ZOOM · Luis Miguel Fuentes


Los catolicismos

 

Por la calle había rondallas, mujeres con pañolón llamando a las casapuertas. Subían por la cuesta de Capuchinos, a la misa del gallo, todas las vecinas del brazo, como en una vendimia alegre. La iglesia iluminada de pueblo y vino dulce, de un Dios que acababan de parir en el barrio con pestiños a los pies, con tortas que llegaban en el cajón de la cómoda desde el horno de Isidro, el padre de Manolo Sanlúcar, Isidro que ya había sacado una guitarra caliente y repartida como otro pan. Lo cuentan mis mayores, que todavía recuerdan los años como liturgias.

Me viene esto a la mente viendo por televisión otra misa del gallo, la del Vaticano, y a ese Papa que habla con un retortijón de latín y vejez, encogido como si le hubieran extirpado un riñón de teología. Es que siempre ha habido una Navidad de oro y columnas salomónicas y otra de anís y frío. Es esa distancia que tienen los diferentes catolicismos, la que hay entre la Plaza de San Pedro y un patio de vecinos, la que hay entre ese Escrivá de Balaguer que canonizan ahora como a un pariente del Banco Vaticano y el San Pancracio con el perejil que pone el parado. Es una habilidad de esta religión haber sabido extender su tesitura por todas las anchuras del dinero, del poco y del mucho, poniendo su santo y su rezo a cada clase y a cada centena de millar.

Esta canonización de Escrivá de Balaguer no nos sorprende, dada la amistosa relación entre el Vaticano y el Opus Dei.

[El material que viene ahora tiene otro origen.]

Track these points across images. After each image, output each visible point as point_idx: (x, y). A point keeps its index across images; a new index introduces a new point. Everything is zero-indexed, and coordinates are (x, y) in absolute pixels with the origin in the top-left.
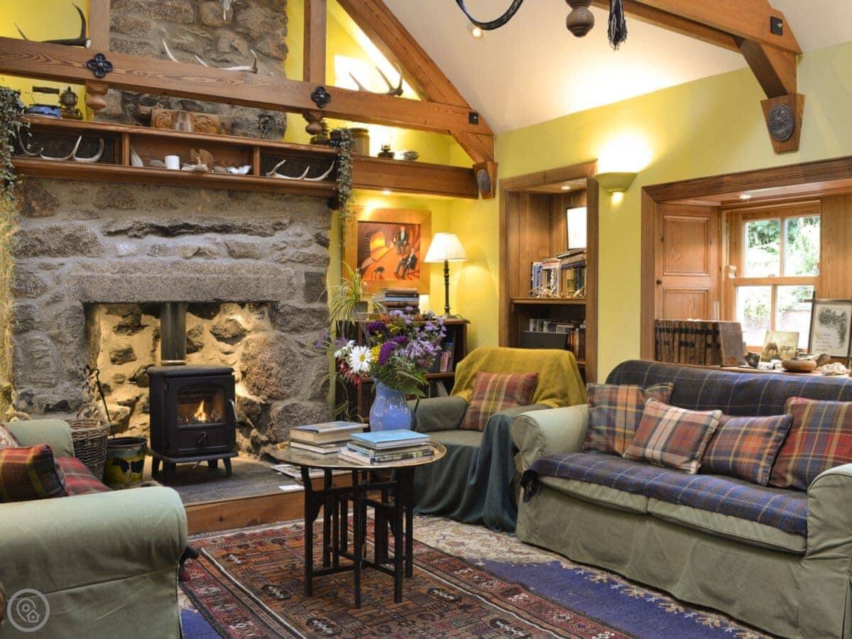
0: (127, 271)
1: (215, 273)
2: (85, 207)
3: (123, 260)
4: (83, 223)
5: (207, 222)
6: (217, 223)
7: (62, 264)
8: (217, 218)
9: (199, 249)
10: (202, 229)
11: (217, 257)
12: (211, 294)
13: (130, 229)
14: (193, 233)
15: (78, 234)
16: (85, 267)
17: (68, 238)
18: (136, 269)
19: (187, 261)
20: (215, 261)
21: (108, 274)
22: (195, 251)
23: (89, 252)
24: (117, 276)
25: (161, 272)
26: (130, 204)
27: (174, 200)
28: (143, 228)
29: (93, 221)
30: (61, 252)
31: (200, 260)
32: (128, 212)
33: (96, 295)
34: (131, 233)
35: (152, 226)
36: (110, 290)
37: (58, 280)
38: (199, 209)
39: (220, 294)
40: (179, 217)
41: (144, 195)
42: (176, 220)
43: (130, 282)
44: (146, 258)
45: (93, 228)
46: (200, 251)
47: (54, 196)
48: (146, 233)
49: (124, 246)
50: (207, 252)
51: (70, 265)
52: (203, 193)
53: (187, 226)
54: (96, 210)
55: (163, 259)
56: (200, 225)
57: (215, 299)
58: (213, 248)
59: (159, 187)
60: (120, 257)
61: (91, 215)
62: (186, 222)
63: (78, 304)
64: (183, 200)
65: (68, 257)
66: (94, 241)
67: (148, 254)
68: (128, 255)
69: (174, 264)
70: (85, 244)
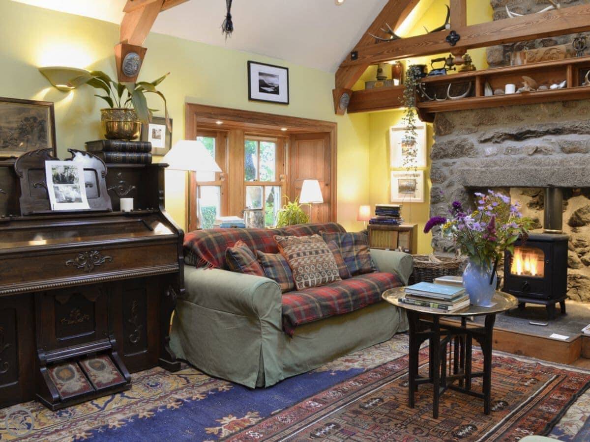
0: (490, 166)
1: (549, 165)
2: (467, 126)
3: (488, 159)
4: (466, 136)
5: (544, 128)
6: (550, 128)
7: (454, 163)
8: (552, 124)
9: (537, 148)
10: (540, 133)
11: (552, 153)
12: (545, 181)
13: (493, 137)
14: (535, 137)
15: (463, 143)
16: (467, 164)
17: (457, 146)
18: (495, 163)
19: (530, 158)
20: (551, 157)
21: (479, 168)
22: (534, 150)
23: (469, 154)
24: (483, 169)
25: (511, 166)
26: (492, 121)
27: (521, 114)
28: (500, 136)
29: (472, 134)
30: (454, 155)
31: (539, 156)
32: (491, 127)
33: (472, 183)
34: (494, 140)
35: (506, 134)
36: (480, 178)
37: (452, 172)
38: (539, 118)
39: (553, 181)
40: (525, 126)
41: (502, 114)
42: (522, 129)
43: (491, 173)
44: (503, 156)
45: (473, 139)
46: (539, 150)
47: (451, 121)
48: (503, 140)
49: (490, 149)
50: (543, 150)
51: (459, 163)
52: (542, 106)
53: (529, 132)
54: (474, 127)
55: (513, 156)
56: (538, 130)
57: (549, 185)
58: (549, 146)
59: (511, 106)
60: (487, 156)
61: (470, 131)
62: (528, 129)
63: (461, 187)
64: (527, 113)
65: (459, 158)
66: (472, 147)
67: (504, 154)
68: (491, 155)
69: (521, 159)
70: (467, 149)
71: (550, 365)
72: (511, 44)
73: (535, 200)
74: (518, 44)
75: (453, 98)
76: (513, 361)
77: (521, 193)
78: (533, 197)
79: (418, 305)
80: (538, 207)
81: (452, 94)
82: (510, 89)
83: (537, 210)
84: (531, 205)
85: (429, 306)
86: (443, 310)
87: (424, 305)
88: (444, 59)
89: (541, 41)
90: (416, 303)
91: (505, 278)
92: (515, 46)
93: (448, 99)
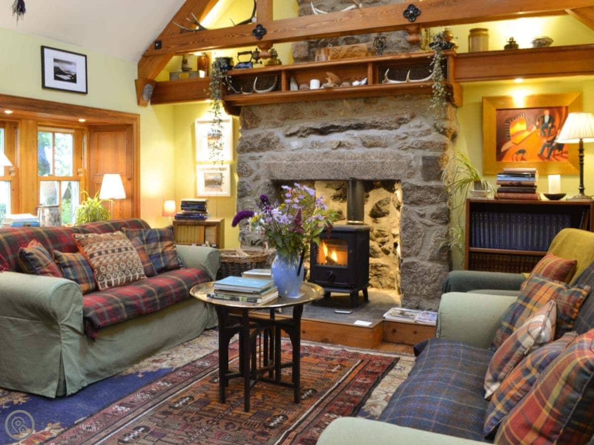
0: (295, 160)
1: (351, 159)
2: (273, 120)
3: (294, 153)
4: (272, 130)
5: (346, 123)
6: (353, 123)
7: (260, 157)
8: (354, 120)
9: (340, 142)
10: (343, 128)
11: (354, 147)
12: (347, 174)
13: (298, 131)
14: (338, 131)
15: (270, 137)
16: (274, 158)
17: (264, 140)
18: (301, 157)
19: (334, 152)
20: (353, 151)
21: (285, 162)
22: (338, 144)
23: (275, 148)
24: (289, 163)
25: (316, 159)
26: (298, 116)
27: (325, 110)
28: (306, 130)
29: (279, 128)
30: (260, 149)
31: (342, 150)
32: (297, 121)
33: (279, 175)
34: (299, 134)
35: (311, 129)
36: (286, 172)
37: (258, 166)
38: (342, 114)
39: (355, 174)
40: (329, 121)
41: (307, 109)
42: (326, 123)
43: (297, 167)
44: (308, 150)
45: (279, 133)
46: (342, 144)
47: (257, 115)
48: (309, 134)
49: (295, 143)
50: (346, 144)
51: (265, 157)
52: (345, 102)
53: (333, 127)
54: (280, 121)
55: (317, 150)
56: (342, 125)
57: (351, 178)
58: (351, 141)
59: (316, 101)
60: (293, 150)
61: (276, 125)
62: (332, 124)
63: (268, 181)
64: (331, 109)
65: (265, 151)
66: (278, 141)
67: (309, 148)
68: (297, 149)
69: (325, 153)
70: (273, 143)
71: (355, 351)
72: (315, 40)
73: (339, 192)
74: (323, 40)
75: (259, 91)
76: (320, 349)
77: (326, 185)
78: (337, 190)
79: (227, 300)
80: (341, 200)
81: (258, 88)
82: (314, 84)
83: (341, 202)
84: (335, 198)
85: (238, 300)
86: (252, 303)
87: (233, 299)
88: (250, 52)
89: (345, 39)
90: (225, 298)
91: (311, 269)
92: (320, 42)
93: (254, 92)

Lo de buscarle un milagro no ha sido más que trabajo de oficina, pues desde aquella sensatez que escribió Hume refutando lo milagroso, sabemos que son cartón y tramoya, no más que un Deus ex machina, como aquellos olímpicos que salían traqueteando de poleas en las óperas de Monteverdi. Es curiosa la manera de razonar de los peritos vaticanos en este “milagro” del hombre que se curó inexplicablemente. Lo de “inexplicable” ellos enseguida lo convierten en “con la explicación que nosotros digamos”, y se quedan tan a gusto.

Parece buena época ésta, la Navidad, para una reflexión sobre el dinero y la religión. Lo de Escrivá de Balaguer ha sido la conciliación finalmente rubricada entre el capital y la teología, pues el hallazgo de este nuevo santo fue saltarse aquello del rico, el camello y el ojo de la aguja (palabra de Dios) para decir que el rico también puede ser buen cristiano sólo con un rosario muy sentido y una esposa que haga punto. No quiere entrar uno en debates franciscanos, pero desde sus inversiones o especulaciones varias (recuerden Gescartera) hasta la nueva aureola que le pagan a Escrivá de Balaguer, la Iglesia Católica no ha hecho más que acomodar la religión de parias que es en origen el Cristianismo a sus voluptuosidades de ropones, millonadas y sacros imperios.

El otro día, hablándonos el maestro José Antonio Gómez Marín, se maravillaba éste de la fuerza y la durabilidad del mensaje de Jesús. Pero es que lo que decía el galileo es muy vendible. Relean las Bienaventuranzas, el más fructífero ejercicio de marketing de la Historia. Atraer a toda la masa de desheredados, miserables y sufrientes, decir que de ellos es el Reino de los Cielos, es tener con uno todos los brazos de la numerosidad y su hambre. Añadir, luego, un proselitismo capaz de convertir al Imperio, sumarle la fuerza de la espada, avenir el dinero y los ejércitos con los Evangelios, y ya está descrita toda la invencibilidad del catolicismo. Los catolicismos, mejor dicho, el del pescador que iba a la misa del gallo, como mi abuelo, y el del banquero que lleva a su hijo a las universidades bendecidas por un Dios aburguesado. Catolicismos que quieren ser uno sobre el Gólgota de la espalda del Papa, acribillada de cruces y vértebras, y que sin embargo son muchos. Incongruencia sólo concebible en el enredo de la doctrina católica, que hace tiempo que tiene a Jesús, a la vez, como dios que lava los pies y como contable de las monedas del César.